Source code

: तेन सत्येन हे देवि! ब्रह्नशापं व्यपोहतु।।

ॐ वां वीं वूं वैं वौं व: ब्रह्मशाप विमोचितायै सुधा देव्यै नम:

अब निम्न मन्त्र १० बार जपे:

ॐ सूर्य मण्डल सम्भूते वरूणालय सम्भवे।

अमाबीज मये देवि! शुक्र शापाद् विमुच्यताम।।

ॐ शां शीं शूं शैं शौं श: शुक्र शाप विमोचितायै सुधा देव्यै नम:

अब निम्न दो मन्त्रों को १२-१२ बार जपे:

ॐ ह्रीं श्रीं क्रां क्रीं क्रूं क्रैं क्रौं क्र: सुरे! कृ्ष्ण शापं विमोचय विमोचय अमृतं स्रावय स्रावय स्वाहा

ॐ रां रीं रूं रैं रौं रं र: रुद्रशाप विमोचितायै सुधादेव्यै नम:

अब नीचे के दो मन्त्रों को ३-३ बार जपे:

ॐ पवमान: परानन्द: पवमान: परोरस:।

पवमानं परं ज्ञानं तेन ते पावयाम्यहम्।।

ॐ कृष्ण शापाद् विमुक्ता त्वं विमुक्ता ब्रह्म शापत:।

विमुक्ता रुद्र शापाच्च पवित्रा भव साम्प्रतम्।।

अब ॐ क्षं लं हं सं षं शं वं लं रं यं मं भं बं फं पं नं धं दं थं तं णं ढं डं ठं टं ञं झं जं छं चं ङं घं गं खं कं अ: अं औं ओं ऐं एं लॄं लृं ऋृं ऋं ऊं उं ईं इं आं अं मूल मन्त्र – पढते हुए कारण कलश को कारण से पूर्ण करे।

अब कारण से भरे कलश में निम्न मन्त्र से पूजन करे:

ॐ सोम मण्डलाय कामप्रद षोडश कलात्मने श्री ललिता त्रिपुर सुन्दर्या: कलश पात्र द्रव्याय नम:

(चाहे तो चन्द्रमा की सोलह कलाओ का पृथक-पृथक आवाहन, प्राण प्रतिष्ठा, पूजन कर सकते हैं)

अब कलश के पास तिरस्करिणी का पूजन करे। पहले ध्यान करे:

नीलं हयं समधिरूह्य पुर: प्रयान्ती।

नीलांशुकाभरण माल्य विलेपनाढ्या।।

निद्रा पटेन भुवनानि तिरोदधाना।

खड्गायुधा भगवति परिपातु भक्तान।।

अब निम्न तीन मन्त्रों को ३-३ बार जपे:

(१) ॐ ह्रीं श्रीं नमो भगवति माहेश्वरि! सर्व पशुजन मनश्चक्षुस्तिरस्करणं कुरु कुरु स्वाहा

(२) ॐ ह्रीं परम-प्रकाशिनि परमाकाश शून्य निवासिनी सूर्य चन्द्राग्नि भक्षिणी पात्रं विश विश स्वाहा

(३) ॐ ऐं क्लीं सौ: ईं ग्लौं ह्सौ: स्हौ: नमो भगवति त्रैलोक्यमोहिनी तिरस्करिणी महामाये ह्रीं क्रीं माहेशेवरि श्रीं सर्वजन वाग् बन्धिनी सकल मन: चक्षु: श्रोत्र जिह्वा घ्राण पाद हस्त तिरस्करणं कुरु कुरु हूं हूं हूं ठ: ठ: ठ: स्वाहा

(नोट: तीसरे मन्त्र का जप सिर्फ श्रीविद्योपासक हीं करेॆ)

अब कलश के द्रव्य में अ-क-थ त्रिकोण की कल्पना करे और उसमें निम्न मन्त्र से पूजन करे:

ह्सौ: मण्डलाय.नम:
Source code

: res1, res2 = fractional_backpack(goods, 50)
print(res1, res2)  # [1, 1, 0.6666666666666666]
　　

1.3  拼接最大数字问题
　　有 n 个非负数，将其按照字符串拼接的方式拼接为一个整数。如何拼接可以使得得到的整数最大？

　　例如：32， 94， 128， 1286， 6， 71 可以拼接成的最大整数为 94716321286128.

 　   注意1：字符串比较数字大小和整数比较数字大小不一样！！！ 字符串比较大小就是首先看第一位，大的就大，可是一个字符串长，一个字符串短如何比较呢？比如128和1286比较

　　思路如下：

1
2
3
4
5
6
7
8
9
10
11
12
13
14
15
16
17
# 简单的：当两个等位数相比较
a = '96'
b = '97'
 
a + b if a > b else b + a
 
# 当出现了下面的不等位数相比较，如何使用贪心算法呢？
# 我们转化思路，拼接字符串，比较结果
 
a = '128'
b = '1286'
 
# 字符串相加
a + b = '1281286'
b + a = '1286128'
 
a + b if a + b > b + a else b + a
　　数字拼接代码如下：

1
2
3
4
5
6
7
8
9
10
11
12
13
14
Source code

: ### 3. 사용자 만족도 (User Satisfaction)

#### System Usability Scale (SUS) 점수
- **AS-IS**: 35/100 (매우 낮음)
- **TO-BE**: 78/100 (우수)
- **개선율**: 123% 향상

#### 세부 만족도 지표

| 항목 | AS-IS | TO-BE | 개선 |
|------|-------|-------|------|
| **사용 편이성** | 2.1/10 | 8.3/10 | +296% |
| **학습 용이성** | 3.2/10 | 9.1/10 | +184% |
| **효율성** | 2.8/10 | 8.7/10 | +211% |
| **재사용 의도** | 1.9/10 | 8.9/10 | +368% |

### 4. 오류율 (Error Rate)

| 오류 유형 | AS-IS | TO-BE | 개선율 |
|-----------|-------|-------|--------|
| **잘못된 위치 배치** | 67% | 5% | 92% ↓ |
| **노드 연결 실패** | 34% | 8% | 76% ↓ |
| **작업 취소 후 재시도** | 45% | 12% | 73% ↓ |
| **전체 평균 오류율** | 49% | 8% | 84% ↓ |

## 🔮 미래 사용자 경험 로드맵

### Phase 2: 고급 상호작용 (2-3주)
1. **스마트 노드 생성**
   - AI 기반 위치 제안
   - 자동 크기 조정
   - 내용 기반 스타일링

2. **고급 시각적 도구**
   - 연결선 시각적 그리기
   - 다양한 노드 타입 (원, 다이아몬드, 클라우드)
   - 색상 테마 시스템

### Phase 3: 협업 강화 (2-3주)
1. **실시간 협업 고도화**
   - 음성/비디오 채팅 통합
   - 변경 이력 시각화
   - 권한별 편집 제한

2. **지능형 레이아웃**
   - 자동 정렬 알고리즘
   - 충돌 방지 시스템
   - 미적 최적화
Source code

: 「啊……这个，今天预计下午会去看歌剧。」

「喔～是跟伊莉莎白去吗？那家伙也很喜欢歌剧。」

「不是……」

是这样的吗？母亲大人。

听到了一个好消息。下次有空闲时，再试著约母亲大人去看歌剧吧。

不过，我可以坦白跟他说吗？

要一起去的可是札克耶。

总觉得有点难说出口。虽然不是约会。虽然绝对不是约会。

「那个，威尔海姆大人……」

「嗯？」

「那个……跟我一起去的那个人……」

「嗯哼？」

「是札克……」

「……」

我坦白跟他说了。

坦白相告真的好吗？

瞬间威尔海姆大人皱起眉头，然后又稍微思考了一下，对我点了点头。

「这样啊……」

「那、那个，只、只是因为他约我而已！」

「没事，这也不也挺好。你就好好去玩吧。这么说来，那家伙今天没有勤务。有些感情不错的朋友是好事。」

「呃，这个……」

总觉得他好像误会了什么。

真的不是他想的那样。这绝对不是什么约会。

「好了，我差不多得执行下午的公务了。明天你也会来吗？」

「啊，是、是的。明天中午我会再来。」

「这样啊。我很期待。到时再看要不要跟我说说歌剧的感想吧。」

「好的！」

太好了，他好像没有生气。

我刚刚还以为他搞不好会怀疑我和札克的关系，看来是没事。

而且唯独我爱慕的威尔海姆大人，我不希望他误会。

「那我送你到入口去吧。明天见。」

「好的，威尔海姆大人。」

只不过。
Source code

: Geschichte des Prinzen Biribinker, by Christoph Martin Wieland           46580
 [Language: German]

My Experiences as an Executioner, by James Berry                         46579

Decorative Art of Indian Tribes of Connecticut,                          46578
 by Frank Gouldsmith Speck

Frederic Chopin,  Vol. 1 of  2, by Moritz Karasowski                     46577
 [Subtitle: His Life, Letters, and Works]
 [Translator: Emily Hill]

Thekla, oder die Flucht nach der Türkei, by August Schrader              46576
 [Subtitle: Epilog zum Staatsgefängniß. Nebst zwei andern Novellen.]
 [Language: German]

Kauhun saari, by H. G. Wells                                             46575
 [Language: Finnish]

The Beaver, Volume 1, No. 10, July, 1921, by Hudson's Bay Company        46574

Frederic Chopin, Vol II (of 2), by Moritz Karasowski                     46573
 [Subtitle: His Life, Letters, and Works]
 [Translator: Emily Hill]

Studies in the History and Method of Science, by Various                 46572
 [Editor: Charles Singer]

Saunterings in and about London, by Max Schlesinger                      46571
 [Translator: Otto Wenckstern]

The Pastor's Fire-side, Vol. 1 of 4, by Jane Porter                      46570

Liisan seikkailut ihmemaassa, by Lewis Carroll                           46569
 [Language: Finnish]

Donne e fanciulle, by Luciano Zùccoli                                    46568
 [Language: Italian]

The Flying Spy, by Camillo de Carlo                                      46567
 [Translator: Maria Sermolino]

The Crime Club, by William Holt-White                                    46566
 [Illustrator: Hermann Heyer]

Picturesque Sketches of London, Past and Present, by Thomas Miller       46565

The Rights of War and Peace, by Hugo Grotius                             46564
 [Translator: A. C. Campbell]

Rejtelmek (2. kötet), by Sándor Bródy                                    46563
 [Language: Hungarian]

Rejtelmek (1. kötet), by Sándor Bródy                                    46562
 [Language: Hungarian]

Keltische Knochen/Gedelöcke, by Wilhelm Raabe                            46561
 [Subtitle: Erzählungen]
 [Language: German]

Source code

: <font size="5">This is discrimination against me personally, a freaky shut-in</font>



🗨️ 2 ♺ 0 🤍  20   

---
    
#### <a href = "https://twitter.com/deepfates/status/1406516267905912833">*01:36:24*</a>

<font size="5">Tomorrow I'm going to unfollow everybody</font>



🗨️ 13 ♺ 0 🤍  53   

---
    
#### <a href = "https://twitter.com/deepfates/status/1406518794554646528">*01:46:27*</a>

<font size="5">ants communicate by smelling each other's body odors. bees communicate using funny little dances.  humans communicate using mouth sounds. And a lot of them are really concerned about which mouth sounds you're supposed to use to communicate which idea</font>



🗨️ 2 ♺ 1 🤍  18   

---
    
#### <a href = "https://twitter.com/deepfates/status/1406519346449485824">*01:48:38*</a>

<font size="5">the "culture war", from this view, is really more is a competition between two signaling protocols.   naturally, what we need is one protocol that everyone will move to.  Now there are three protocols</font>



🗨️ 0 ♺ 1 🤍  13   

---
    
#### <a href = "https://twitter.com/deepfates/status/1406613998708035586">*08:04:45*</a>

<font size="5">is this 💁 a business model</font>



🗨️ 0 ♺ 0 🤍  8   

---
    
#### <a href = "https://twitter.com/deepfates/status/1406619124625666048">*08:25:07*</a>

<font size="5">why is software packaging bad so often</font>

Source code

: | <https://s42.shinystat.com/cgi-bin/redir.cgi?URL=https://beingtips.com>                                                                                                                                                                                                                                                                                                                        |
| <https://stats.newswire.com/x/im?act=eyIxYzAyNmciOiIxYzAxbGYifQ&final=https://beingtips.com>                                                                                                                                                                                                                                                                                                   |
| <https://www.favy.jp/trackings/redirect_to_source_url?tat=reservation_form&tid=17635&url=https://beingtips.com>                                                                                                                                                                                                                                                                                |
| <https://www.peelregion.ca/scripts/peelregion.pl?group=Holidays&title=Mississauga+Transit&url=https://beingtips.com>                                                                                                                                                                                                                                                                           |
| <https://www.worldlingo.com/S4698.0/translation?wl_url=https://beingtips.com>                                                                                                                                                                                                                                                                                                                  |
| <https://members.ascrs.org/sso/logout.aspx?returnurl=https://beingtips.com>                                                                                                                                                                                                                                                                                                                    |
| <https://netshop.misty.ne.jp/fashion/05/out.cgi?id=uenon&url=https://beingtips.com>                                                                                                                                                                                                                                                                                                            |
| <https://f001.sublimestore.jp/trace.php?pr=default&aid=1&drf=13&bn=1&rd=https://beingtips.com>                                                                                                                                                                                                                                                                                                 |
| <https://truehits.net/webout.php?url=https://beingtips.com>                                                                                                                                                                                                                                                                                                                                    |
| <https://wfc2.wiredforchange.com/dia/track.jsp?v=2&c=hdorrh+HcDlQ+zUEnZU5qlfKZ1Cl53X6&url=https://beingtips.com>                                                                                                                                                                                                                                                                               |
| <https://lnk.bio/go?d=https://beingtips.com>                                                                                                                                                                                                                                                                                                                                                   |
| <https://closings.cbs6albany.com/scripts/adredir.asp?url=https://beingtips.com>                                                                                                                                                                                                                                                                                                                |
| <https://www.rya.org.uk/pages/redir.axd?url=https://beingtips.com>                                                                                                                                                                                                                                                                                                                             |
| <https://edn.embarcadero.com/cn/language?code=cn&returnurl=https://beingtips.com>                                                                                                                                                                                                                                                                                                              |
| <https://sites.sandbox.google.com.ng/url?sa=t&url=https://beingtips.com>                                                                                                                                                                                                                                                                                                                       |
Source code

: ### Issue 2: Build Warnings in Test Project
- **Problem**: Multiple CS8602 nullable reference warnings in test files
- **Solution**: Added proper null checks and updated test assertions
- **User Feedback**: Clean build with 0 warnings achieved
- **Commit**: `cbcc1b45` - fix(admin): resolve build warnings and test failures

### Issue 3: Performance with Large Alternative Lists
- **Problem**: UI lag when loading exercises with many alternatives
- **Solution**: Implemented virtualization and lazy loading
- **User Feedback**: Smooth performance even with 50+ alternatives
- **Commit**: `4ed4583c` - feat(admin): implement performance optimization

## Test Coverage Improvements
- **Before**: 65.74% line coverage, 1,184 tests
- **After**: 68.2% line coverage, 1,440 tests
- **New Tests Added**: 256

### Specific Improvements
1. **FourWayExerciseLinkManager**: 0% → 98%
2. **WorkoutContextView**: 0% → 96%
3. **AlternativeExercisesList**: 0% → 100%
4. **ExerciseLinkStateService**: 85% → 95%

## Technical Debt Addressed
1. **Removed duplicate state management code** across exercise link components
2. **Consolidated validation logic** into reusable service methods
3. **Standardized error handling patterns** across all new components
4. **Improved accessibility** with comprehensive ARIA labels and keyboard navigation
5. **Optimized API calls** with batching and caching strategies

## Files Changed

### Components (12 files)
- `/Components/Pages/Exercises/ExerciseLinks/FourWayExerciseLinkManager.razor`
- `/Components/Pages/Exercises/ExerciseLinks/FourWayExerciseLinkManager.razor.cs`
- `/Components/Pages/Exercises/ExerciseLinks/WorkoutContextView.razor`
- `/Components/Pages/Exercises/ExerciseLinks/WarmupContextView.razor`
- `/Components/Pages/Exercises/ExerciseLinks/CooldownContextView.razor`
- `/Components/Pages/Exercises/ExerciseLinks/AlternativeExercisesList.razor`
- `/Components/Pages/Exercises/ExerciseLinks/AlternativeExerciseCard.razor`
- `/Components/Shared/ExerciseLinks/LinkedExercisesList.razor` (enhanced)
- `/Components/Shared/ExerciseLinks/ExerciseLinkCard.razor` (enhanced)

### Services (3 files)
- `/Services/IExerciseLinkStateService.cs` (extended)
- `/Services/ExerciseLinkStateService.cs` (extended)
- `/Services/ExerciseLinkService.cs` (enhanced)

+ + + +

* [What is needed] What is needed is an exact copy of the lines above, from the one containing "नीलांशुकाभरण माल्य विलेपनाढ्या।।" through the one containing "49% | 8% | 84% ↓ |", with nothing added.

* [Response box]
नीलांशुकाभरण माल्य विलेपनाढ्या।।

निद्रा पटेन भुवनानि तिरोदधाना।

खड्गायुधा भगवति परिपातु भक्तान।।

अब निम्न तीन मन्त्रों को ३-३ बार जपे:

(१) ॐ ह्रीं श्रीं नमो भगवति माहेश्वरि! सर्व पशुजन मनश्चक्षुस्तिरस्करणं कुरु कुरु स्वाहा

(२) ॐ ह्रीं परम-प्रकाशिनि परमाकाश शून्य निवासिनी सूर्य चन्द्राग्नि भक्षिणी पात्रं विश विश स्वाहा

(३) ॐ ऐं क्लीं सौ: ईं ग्लौं ह्सौ: स्हौ: नमो भगवति त्रैलोक्यमोहिनी तिरस्करिणी महामाये ह्रीं क्रीं माहेशेवरि श्रीं सर्वजन वाग् बन्धिनी सकल मन: चक्षु: श्रोत्र जिह्वा घ्राण पाद हस्त तिरस्करणं कुरु कुरु हूं हूं हूं ठ: ठ: ठ: स्वाहा

(नोट: तीसरे मन्त्र का जप सिर्फ श्रीविद्योपासक हीं करेॆ)

अब कलश के द्रव्य में अ-क-थ त्रिकोण की कल्पना करे और उसमें निम्न मन्त्र से पूजन करे:

ह्सौ: मण्डलाय.नम:
Source code

: res1, res2 = fractional_backpack(goods, 50)
print(res1, res2)  # [1, 1, 0.6666666666666666]
　　

1.3  拼接最大数字问题
　　有 n 个非负数，将其按照字符串拼接的方式拼接为一个整数。如何拼接可以使得得到的整数最大？

　　例如：32， 94， 128， 1286， 6， 71 可以拼接成的最大整数为 94716321286128.

 　   注意1：字符串比较数字大小和整数比较数字大小不一样！！！ 字符串比较大小就是首先看第一位，大的就大，可是一个字符串长，一个字符串短如何比较呢？比如128和1286比较

　　思路如下：

1
2
3
4
5
6
7
8
9
10
11
12
13
14
15
16
17
# 简单的：当两个等位数相比较
a = '96'
b = '97'
 
a + b if a > b else b + a
 
# 当出现了下面的不等位数相比较，如何使用贪心算法呢？
# 我们转化思路，拼接字符串，比较结果
 
a = '128'
b = '1286'
 
# 字符串相加
a + b = '1281286'
b + a = '1286128'
 
a + b if a + b > b + a else b + a
　　数字拼接代码如下：

1
2
3
4
5
6
7
8
9
10
11
12
13
14
Source code

: ### 3. 사용자 만족도 (User Satisfaction)

#### System Usability Scale (SUS) 점수
- **AS-IS**: 35/100 (매우 낮음)
- **TO-BE**: 78/100 (우수)
- **개선율**: 123% 향상

#### 세부 만족도 지표

| 항목 | AS-IS | TO-BE | 개선 |
|------|-------|-------|------|
| **사용 편이성** | 2.1/10 | 8.3/10 | +296% |
| **학습 용이성** | 3.2/10 | 9.1/10 | +184% |
| **효율성** | 2.8/10 | 8.7/10 | +211% |
| **재사용 의도** | 1.9/10 | 8.9/10 | +368% |

### 4. 오류율 (Error Rate)

| 오류 유형 | AS-IS | TO-BE | 개선율 |
|-----------|-------|-------|--------|
| **잘못된 위치 배치** | 67% | 5% | 92% ↓ |
| **노드 연결 실패** | 34% | 8% | 76% ↓ |
| **작업 취소 후 재시도** | 45% | 12% | 73% ↓ |
| **전체 평균 오류율** | 49% | 8% | 84% ↓ |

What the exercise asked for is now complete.